DIRECTIONS FOR THIS TASK
The number of lines below holding the string "Left" is the only answer wanted.

EXERCISE MATERIAL

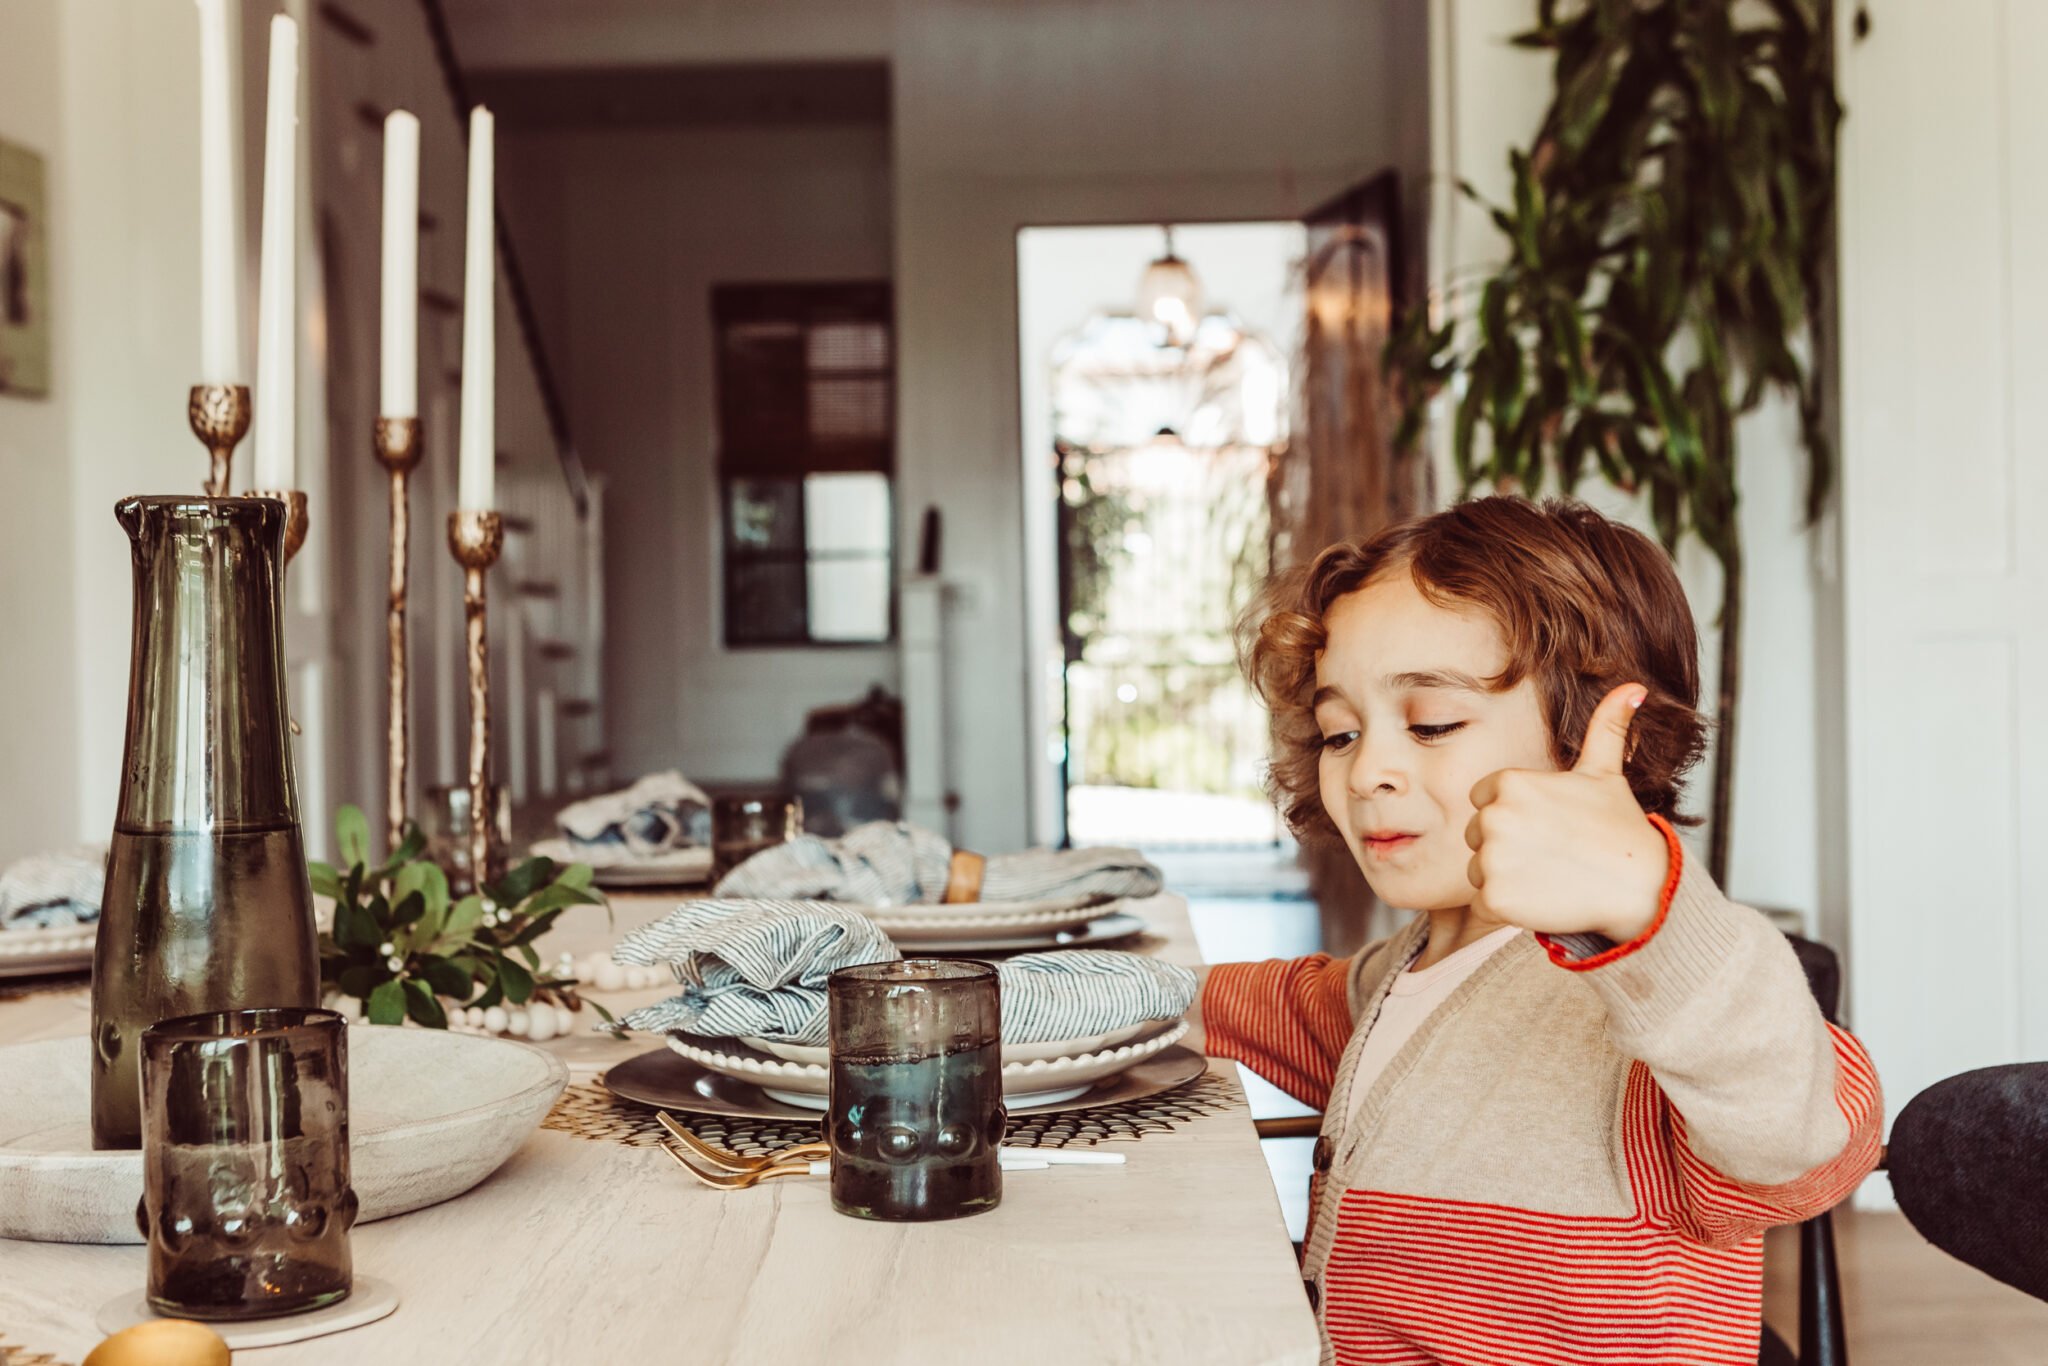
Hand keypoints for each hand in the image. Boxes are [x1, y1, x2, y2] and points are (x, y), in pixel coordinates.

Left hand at [1463, 684, 1669, 941]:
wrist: (1642, 889)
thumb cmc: (1621, 829)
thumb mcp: (1607, 773)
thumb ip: (1607, 728)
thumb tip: (1634, 688)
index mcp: (1509, 783)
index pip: (1484, 800)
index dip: (1514, 815)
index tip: (1546, 826)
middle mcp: (1494, 816)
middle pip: (1476, 834)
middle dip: (1507, 845)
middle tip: (1551, 853)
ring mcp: (1492, 858)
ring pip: (1477, 869)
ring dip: (1505, 876)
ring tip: (1548, 874)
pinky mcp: (1494, 897)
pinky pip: (1482, 901)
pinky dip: (1507, 905)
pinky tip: (1542, 898)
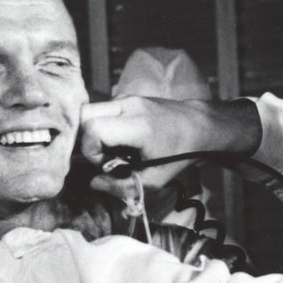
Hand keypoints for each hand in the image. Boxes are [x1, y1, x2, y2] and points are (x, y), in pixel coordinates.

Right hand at [80, 96, 259, 196]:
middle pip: (84, 115)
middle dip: (87, 139)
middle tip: (104, 155)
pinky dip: (103, 126)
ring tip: (114, 148)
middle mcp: (128, 105)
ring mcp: (126, 98)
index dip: (91, 150)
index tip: (106, 164)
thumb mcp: (154, 179)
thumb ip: (122, 185)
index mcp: (137, 125)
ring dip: (94, 133)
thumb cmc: (179, 154)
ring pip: (90, 111)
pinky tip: (121, 140)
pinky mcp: (126, 97)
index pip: (93, 129)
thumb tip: (94, 184)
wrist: (198, 126)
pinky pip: (102, 110)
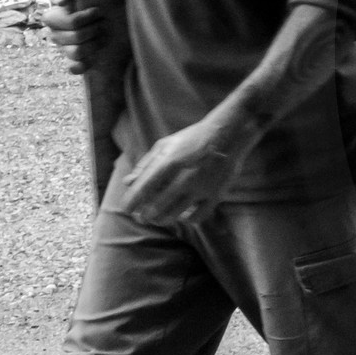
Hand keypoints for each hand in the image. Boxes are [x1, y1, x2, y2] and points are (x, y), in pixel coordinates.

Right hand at [40, 0, 106, 74]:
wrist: (114, 7)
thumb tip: (59, 2)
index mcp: (54, 17)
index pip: (67, 23)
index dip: (83, 18)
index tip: (97, 11)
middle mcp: (56, 34)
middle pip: (74, 38)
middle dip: (93, 30)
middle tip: (103, 23)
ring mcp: (66, 47)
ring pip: (74, 53)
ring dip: (92, 45)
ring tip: (103, 36)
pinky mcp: (78, 58)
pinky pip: (73, 68)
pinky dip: (81, 65)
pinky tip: (92, 58)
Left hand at [117, 118, 246, 223]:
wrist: (228, 135)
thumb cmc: (192, 139)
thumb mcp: (165, 145)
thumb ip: (146, 164)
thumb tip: (127, 183)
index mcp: (170, 161)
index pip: (143, 188)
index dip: (131, 202)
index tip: (127, 209)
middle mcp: (185, 177)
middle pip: (157, 206)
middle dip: (145, 215)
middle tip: (142, 217)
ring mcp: (202, 187)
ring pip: (175, 214)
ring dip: (162, 219)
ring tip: (159, 219)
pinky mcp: (217, 194)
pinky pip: (198, 216)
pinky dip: (188, 220)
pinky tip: (184, 215)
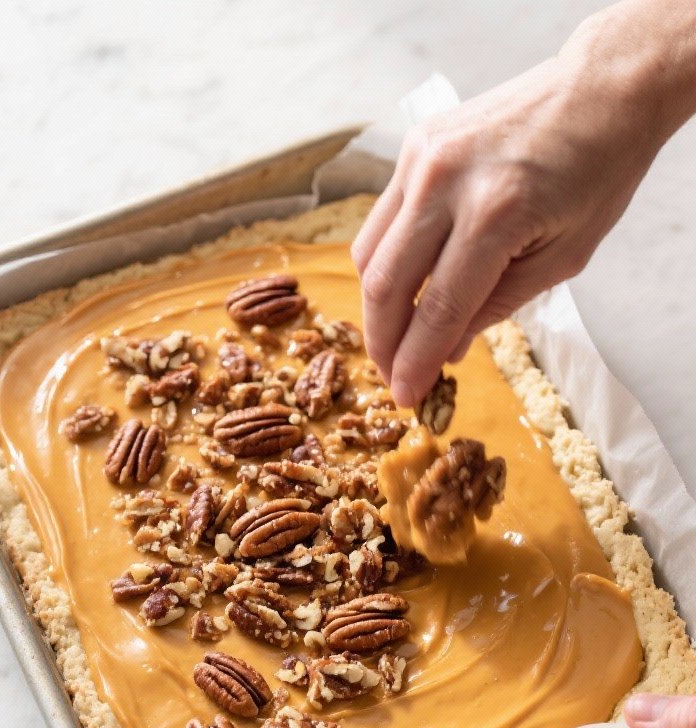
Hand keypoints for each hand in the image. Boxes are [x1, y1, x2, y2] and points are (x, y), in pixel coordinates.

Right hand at [351, 3, 691, 406]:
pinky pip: (380, 220)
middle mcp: (447, 182)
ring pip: (369, 254)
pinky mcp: (414, 146)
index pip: (438, 308)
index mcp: (495, 214)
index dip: (417, 362)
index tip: (407, 397)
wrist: (599, 89)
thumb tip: (448, 351)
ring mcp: (422, 159)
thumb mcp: (562, 257)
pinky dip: (384, 263)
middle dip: (384, 344)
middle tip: (392, 377)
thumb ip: (498, 306)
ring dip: (376, 308)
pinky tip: (405, 289)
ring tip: (396, 340)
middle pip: (387, 285)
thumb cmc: (596, 171)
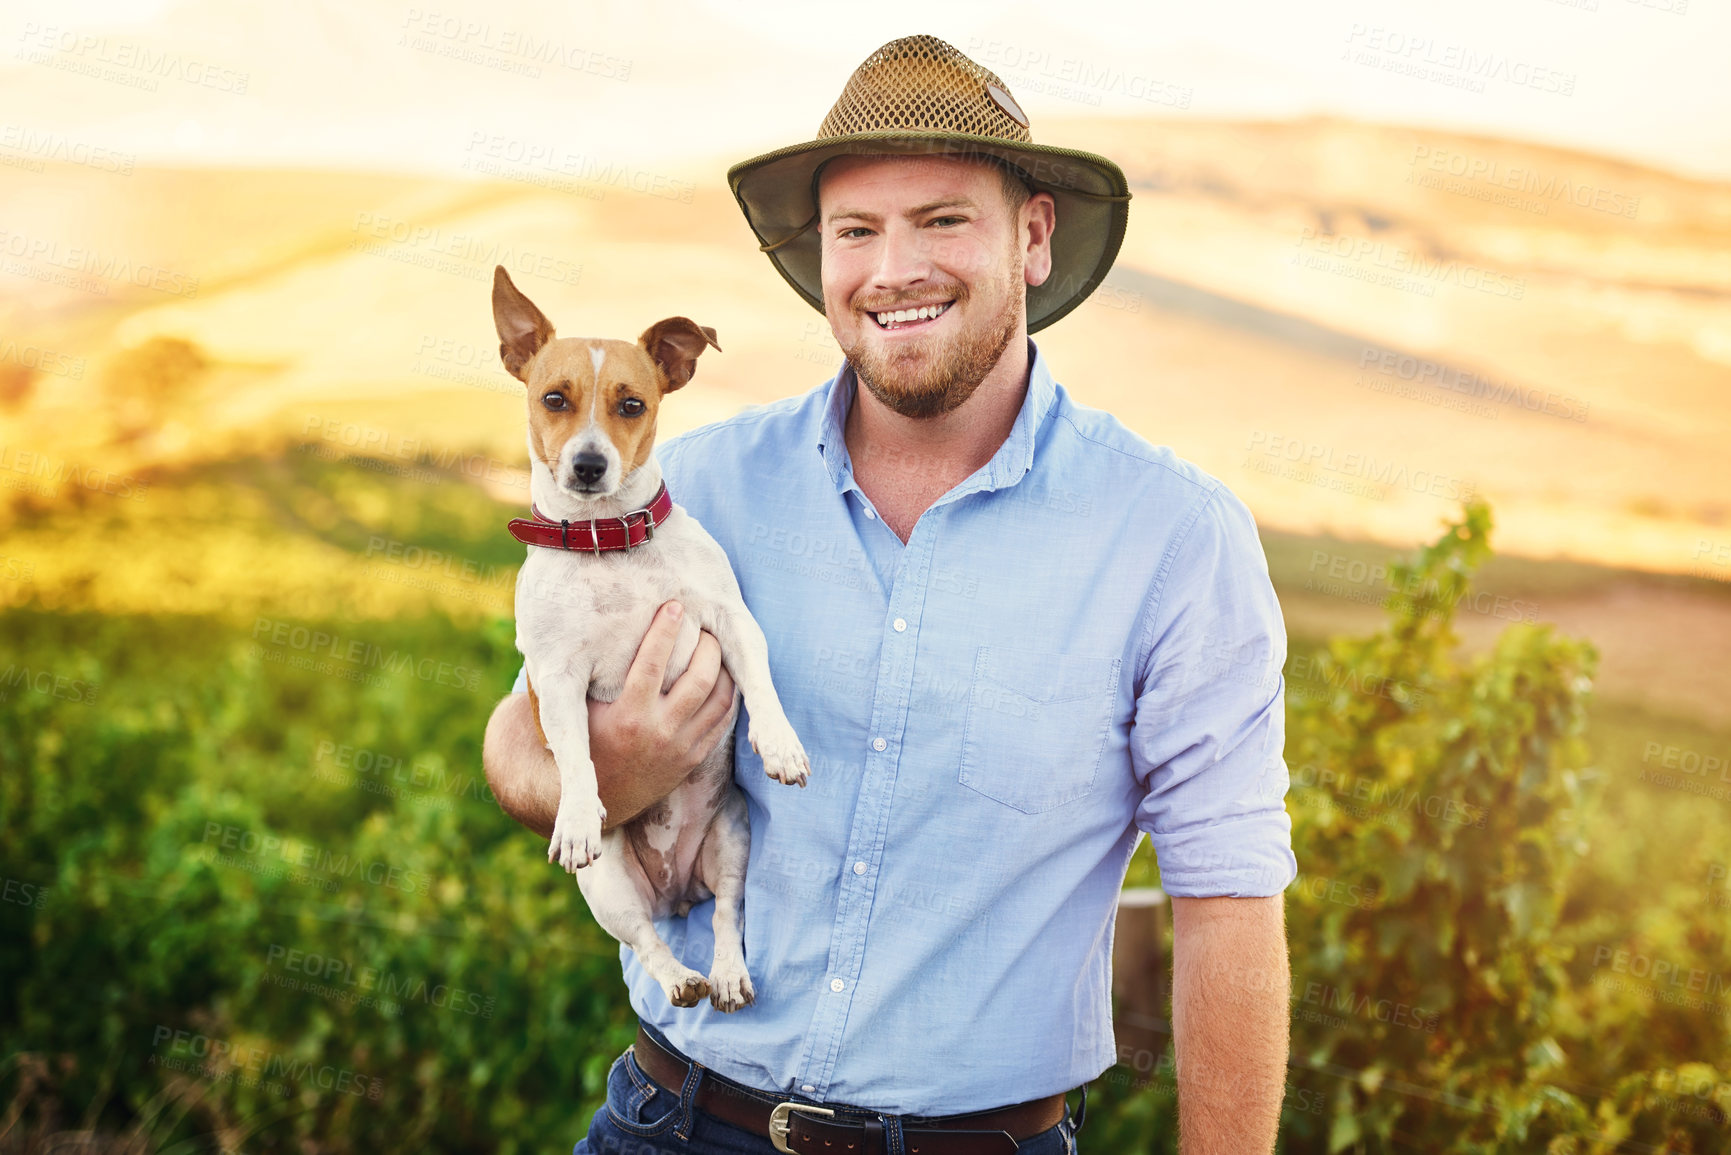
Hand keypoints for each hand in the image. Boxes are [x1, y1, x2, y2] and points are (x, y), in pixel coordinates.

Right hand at [586, 601, 736, 830]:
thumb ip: (597, 673)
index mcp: (628, 715)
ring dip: (723, 666)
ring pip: (718, 698)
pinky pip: (723, 720)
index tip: (674, 605)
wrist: (602, 795)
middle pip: (698, 679)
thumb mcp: (583, 708)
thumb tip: (602, 622)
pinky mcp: (694, 758)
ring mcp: (681, 746)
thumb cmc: (589, 738)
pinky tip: (724, 672)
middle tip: (704, 625)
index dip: (665, 631)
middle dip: (707, 646)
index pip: (652, 664)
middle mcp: (658, 731)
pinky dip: (728, 692)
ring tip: (717, 644)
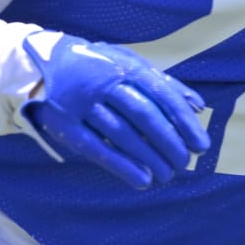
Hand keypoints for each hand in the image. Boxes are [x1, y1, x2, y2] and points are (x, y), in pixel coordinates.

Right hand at [21, 38, 209, 188]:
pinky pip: (96, 148)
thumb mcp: (131, 65)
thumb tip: (199, 106)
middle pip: (144, 115)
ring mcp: (83, 104)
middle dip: (169, 142)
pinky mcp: (65, 124)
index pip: (162, 96)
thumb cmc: (99, 67)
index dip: (184, 122)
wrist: (43, 63)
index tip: (201, 145)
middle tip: (185, 163)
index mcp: (126, 67)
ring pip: (122, 134)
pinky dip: (121, 165)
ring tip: (167, 175)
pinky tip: (142, 180)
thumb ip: (165, 84)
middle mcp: (105, 83)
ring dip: (149, 157)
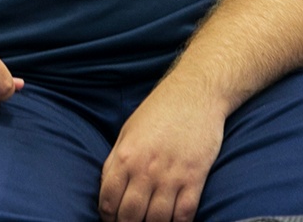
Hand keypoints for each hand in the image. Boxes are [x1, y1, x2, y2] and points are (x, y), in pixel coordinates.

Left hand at [98, 82, 224, 221]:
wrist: (196, 93)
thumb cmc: (160, 111)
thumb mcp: (128, 131)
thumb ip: (116, 161)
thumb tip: (107, 190)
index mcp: (125, 157)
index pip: (108, 202)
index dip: (107, 217)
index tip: (112, 220)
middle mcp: (146, 170)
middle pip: (130, 217)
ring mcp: (171, 176)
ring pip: (156, 221)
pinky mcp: (195, 178)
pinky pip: (184, 215)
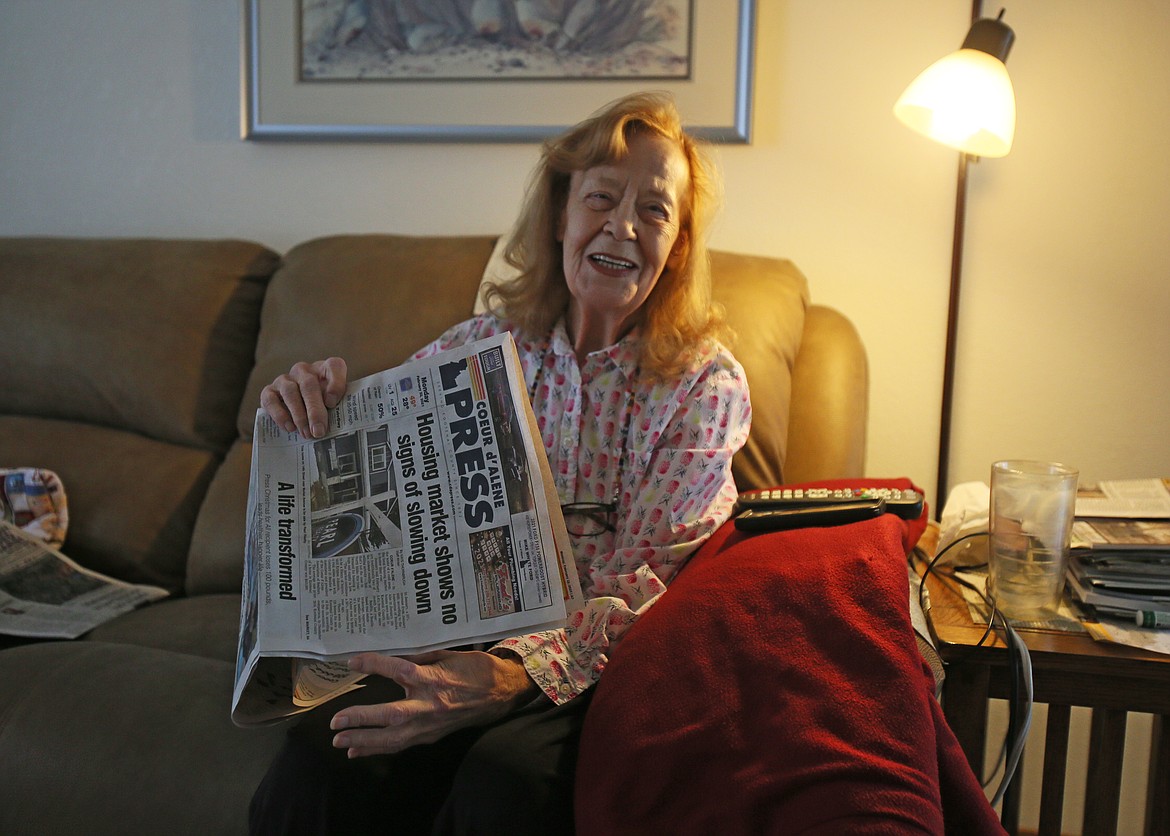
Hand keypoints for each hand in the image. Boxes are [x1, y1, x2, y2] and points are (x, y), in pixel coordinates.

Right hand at [259, 358, 347, 438]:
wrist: (299, 414)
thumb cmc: (322, 409)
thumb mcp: (336, 405)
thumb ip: (339, 407)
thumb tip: (335, 420)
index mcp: (325, 370)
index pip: (334, 366)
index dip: (335, 384)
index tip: (333, 404)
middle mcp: (304, 371)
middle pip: (309, 384)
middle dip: (314, 410)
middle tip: (318, 431)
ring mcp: (285, 379)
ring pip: (290, 391)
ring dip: (298, 415)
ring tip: (306, 433)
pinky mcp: (269, 391)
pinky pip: (270, 399)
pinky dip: (279, 414)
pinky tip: (289, 428)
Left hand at [330, 650, 539, 757]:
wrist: (501, 693)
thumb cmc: (476, 669)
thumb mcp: (449, 654)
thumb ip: (420, 657)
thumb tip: (393, 653)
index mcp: (435, 678)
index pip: (399, 671)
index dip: (374, 665)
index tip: (352, 661)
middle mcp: (430, 704)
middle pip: (391, 715)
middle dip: (361, 719)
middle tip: (336, 722)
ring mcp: (431, 724)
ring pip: (393, 738)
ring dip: (364, 741)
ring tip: (339, 741)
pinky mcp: (431, 736)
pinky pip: (401, 745)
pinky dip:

SOLUTION TO THE EXERCISE
4